What you will do:
Could you copy every entry exactly, dropping the pictures?

# # # # # # #

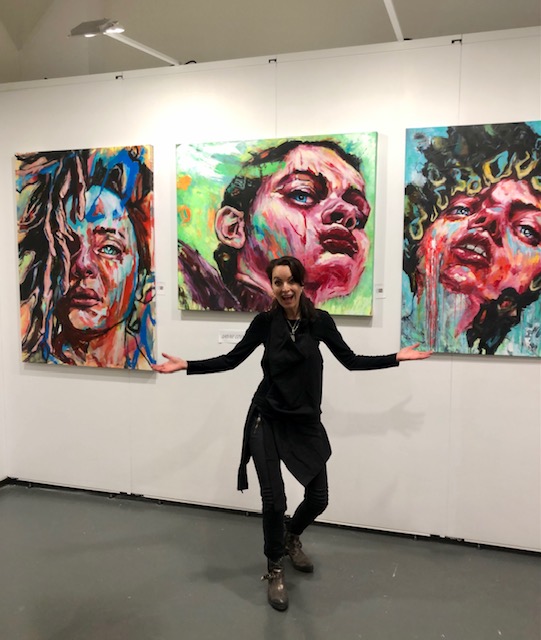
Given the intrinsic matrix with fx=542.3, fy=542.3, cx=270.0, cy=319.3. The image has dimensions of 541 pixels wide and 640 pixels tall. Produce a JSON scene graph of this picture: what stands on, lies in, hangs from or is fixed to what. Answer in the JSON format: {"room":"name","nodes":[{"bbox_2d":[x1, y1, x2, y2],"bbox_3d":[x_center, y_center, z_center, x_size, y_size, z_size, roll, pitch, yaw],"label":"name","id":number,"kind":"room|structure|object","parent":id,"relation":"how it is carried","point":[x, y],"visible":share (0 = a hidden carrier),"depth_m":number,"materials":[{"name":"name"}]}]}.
{"room":"museum","nodes":[
{"label":"museum","id":0,"kind":"room"},
{"bbox_2d":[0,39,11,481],"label":"side wall","id":1,"kind":"structure","parent":0,"point":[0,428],"depth_m":3.55,"materials":[{"name":"white paint"}]},
{"bbox_2d":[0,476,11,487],"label":"baseboard","id":2,"kind":"structure","parent":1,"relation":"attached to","point":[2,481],"depth_m":3.59,"materials":[{"name":"black"}]},
{"bbox_2d":[0,20,540,548],"bbox_3d":[0.596,-0.138,2.924,5.448,2.637,0.152,2,6,17],"label":"wall","id":3,"kind":"structure","parent":0,"point":[478,367],"depth_m":2.98,"materials":[{"name":"white paint"}]},
{"bbox_2d":[16,145,155,371],"bbox_3d":[-1.142,-0.369,3.331,0.927,1.335,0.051,2,6,17],"label":"painting","id":4,"kind":"object","parent":3,"relation":"attached to","point":[61,332],"visible":0.99,"depth_m":3.30,"materials":[{"name":"multicoloured paint"}]},
{"bbox_2d":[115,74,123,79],"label":"picture hook","id":5,"kind":"object","parent":3,"relation":"attached to","point":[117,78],"visible":0.87,"depth_m":3.23,"materials":[{"name":"black metal"}]},
{"bbox_2d":[67,17,178,64],"bbox_3d":[-0.800,-1.516,3.015,0.320,0.172,0.578,2,6,17],"label":"spotlight","id":6,"kind":"object","parent":3,"relation":"attached to","point":[121,30],"visible":0.97,"depth_m":2.85,"materials":[{"name":"metal"}]},
{"bbox_2d":[156,282,165,293],"bbox_3d":[-0.649,-0.185,3.197,0.077,0.068,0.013,2,6,17],"label":"label","id":7,"kind":"object","parent":3,"relation":"attached to","point":[160,286],"visible":0.94,"depth_m":3.19,"materials":[{"name":"white"}]},
{"bbox_2d":[218,329,243,343],"bbox_3d":[-0.200,0.098,3.065,0.207,0.072,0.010,2,6,17],"label":"label","id":8,"kind":"object","parent":3,"relation":"attached to","point":[229,338],"visible":0.8,"depth_m":3.07,"materials":[{"name":"white paper"}]},
{"bbox_2d":[1,478,540,556],"bbox_3d":[0.439,1.157,3.019,4.726,0.053,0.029,2,6,17],"label":"baseboard","id":9,"kind":"structure","parent":3,"relation":"attached to","point":[475,543],"depth_m":3.11,"materials":[{"name":"black"}]},
{"bbox_2d":[268,58,276,63],"bbox_3d":[0.012,-1.399,2.942,0.036,0.029,0.040,2,6,17],"label":"picture hook","id":10,"kind":"object","parent":3,"relation":"attached to","point":[274,59],"visible":0.81,"depth_m":2.93,"materials":[{"name":"black metal"}]},
{"bbox_2d":[175,132,377,315],"bbox_3d":[0.002,-0.506,2.964,1.083,0.964,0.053,2,6,17],"label":"painting","id":11,"kind":"object","parent":3,"relation":"attached to","point":[208,244],"visible":0.99,"depth_m":2.93,"materials":[{"name":"multicoloured paint"}]},
{"bbox_2d":[374,284,384,297],"bbox_3d":[0.583,-0.150,2.903,0.079,0.073,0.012,2,6,17],"label":"label","id":12,"kind":"object","parent":3,"relation":"attached to","point":[380,293],"visible":0.94,"depth_m":2.90,"materials":[{"name":"white"}]},
{"bbox_2d":[382,0,403,40],"bbox_3d":[0.481,-1.406,2.225,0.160,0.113,1.198,2,6,17],"label":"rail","id":13,"kind":"object","parent":3,"relation":"attached to","point":[392,11],"visible":0.97,"depth_m":2.58,"materials":[{"name":"white metal"}]},
{"bbox_2d":[451,38,461,43],"bbox_3d":[0.932,-1.392,2.717,0.041,0.027,0.044,2,6,17],"label":"picture hook","id":14,"kind":"object","parent":3,"relation":"attached to","point":[453,41],"visible":0.86,"depth_m":2.71,"materials":[{"name":"black metal"}]},
{"bbox_2d":[400,120,540,356],"bbox_3d":[1.095,-0.385,2.645,0.871,1.142,0.047,2,6,17],"label":"painting","id":15,"kind":"object","parent":3,"relation":"attached to","point":[537,258],"visible":1,"depth_m":2.66,"materials":[{"name":"multicoloured paint"}]},
{"bbox_2d":[0,483,540,639],"bbox_3d":[-0.059,1.407,1.186,7.031,0.103,5.048,2,6,17],"label":"floor","id":16,"kind":"structure","parent":0,"point":[228,592],"depth_m":2.54,"materials":[{"name":"grey concrete"}]},
{"bbox_2d":[154,256,437,613],"bbox_3d":[0.122,0.474,2.533,1.052,1.474,0.615,2,6,17],"label":"woman","id":17,"kind":"object","parent":16,"relation":"on","point":[290,266],"visible":0.98,"depth_m":2.45},
{"bbox_2d":[0,0,540,82],"bbox_3d":[0.364,-2.016,3.001,6.386,1.219,0.459,2,6,17],"label":"ceiling","id":18,"kind":"structure","parent":0,"point":[208,4],"depth_m":3.29,"materials":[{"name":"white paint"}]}
]}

# # # # # # #

Solution for this problem:
Given the intrinsic matrix with fx=542.3, fy=542.3, cx=270.0, cy=319.3. The image has dimensions of 541 pixels wide and 640 pixels tall. Produce a JSON scene graph of this picture: what stands on, lies in, hangs from or is fixed to what. Answer in the JSON format: {"room":"name","nodes":[{"bbox_2d":[x1, y1, x2, y2],"bbox_3d":[x_center, y_center, z_center, x_size, y_size, z_size, roll, pitch, yaw],"label":"name","id":number,"kind":"room|structure|object","parent":id,"relation":"how it is carried","point":[x, y],"visible":share (0 = a hidden carrier),"depth_m":number,"materials":[{"name":"name"}]}]}.
{"room":"museum","nodes":[
{"label":"museum","id":0,"kind":"room"},
{"bbox_2d":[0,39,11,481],"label":"side wall","id":1,"kind":"structure","parent":0,"point":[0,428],"depth_m":3.55,"materials":[{"name":"white paint"}]},
{"bbox_2d":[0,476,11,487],"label":"baseboard","id":2,"kind":"structure","parent":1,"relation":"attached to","point":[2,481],"depth_m":3.59,"materials":[{"name":"black"}]},
{"bbox_2d":[0,20,540,548],"bbox_3d":[0.596,-0.138,2.924,5.448,2.637,0.152,2,6,17],"label":"wall","id":3,"kind":"structure","parent":0,"point":[478,367],"depth_m":2.98,"materials":[{"name":"white paint"}]},
{"bbox_2d":[16,145,155,371],"bbox_3d":[-1.142,-0.369,3.331,0.927,1.335,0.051,2,6,17],"label":"painting","id":4,"kind":"object","parent":3,"relation":"attached to","point":[61,332],"visible":0.99,"depth_m":3.30,"materials":[{"name":"multicoloured paint"}]},
{"bbox_2d":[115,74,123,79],"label":"picture hook","id":5,"kind":"object","parent":3,"relation":"attached to","point":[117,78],"visible":0.87,"depth_m":3.23,"materials":[{"name":"black metal"}]},
{"bbox_2d":[67,17,178,64],"bbox_3d":[-0.800,-1.516,3.015,0.320,0.172,0.578,2,6,17],"label":"spotlight","id":6,"kind":"object","parent":3,"relation":"attached to","point":[121,30],"visible":0.97,"depth_m":2.85,"materials":[{"name":"metal"}]},
{"bbox_2d":[156,282,165,293],"bbox_3d":[-0.649,-0.185,3.197,0.077,0.068,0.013,2,6,17],"label":"label","id":7,"kind":"object","parent":3,"relation":"attached to","point":[160,286],"visible":0.94,"depth_m":3.19,"materials":[{"name":"white"}]},
{"bbox_2d":[218,329,243,343],"bbox_3d":[-0.200,0.098,3.065,0.207,0.072,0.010,2,6,17],"label":"label","id":8,"kind":"object","parent":3,"relation":"attached to","point":[229,338],"visible":0.8,"depth_m":3.07,"materials":[{"name":"white paper"}]},
{"bbox_2d":[1,478,540,556],"bbox_3d":[0.439,1.157,3.019,4.726,0.053,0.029,2,6,17],"label":"baseboard","id":9,"kind":"structure","parent":3,"relation":"attached to","point":[475,543],"depth_m":3.11,"materials":[{"name":"black"}]},
{"bbox_2d":[268,58,276,63],"bbox_3d":[0.012,-1.399,2.942,0.036,0.029,0.040,2,6,17],"label":"picture hook","id":10,"kind":"object","parent":3,"relation":"attached to","point":[274,59],"visible":0.81,"depth_m":2.93,"materials":[{"name":"black metal"}]},
{"bbox_2d":[175,132,377,315],"bbox_3d":[0.002,-0.506,2.964,1.083,0.964,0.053,2,6,17],"label":"painting","id":11,"kind":"object","parent":3,"relation":"attached to","point":[208,244],"visible":0.99,"depth_m":2.93,"materials":[{"name":"multicoloured paint"}]},
{"bbox_2d":[374,284,384,297],"bbox_3d":[0.583,-0.150,2.903,0.079,0.073,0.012,2,6,17],"label":"label","id":12,"kind":"object","parent":3,"relation":"attached to","point":[380,293],"visible":0.94,"depth_m":2.90,"materials":[{"name":"white"}]},
{"bbox_2d":[382,0,403,40],"bbox_3d":[0.481,-1.406,2.225,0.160,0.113,1.198,2,6,17],"label":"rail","id":13,"kind":"object","parent":3,"relation":"attached to","point":[392,11],"visible":0.97,"depth_m":2.58,"materials":[{"name":"white metal"}]},
{"bbox_2d":[451,38,461,43],"bbox_3d":[0.932,-1.392,2.717,0.041,0.027,0.044,2,6,17],"label":"picture hook","id":14,"kind":"object","parent":3,"relation":"attached to","point":[453,41],"visible":0.86,"depth_m":2.71,"materials":[{"name":"black metal"}]},
{"bbox_2d":[400,120,540,356],"bbox_3d":[1.095,-0.385,2.645,0.871,1.142,0.047,2,6,17],"label":"painting","id":15,"kind":"object","parent":3,"relation":"attached to","point":[537,258],"visible":1,"depth_m":2.66,"materials":[{"name":"multicoloured paint"}]},
{"bbox_2d":[0,483,540,639],"bbox_3d":[-0.059,1.407,1.186,7.031,0.103,5.048,2,6,17],"label":"floor","id":16,"kind":"structure","parent":0,"point":[228,592],"depth_m":2.54,"materials":[{"name":"grey concrete"}]},
{"bbox_2d":[154,256,437,613],"bbox_3d":[0.122,0.474,2.533,1.052,1.474,0.615,2,6,17],"label":"woman","id":17,"kind":"object","parent":16,"relation":"on","point":[290,266],"visible":0.98,"depth_m":2.45},
{"bbox_2d":[0,0,540,82],"bbox_3d":[0.364,-2.016,3.001,6.386,1.219,0.459,2,6,17],"label":"ceiling","id":18,"kind":"structure","parent":0,"point":[208,4],"depth_m":3.29,"materials":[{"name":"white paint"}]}
]}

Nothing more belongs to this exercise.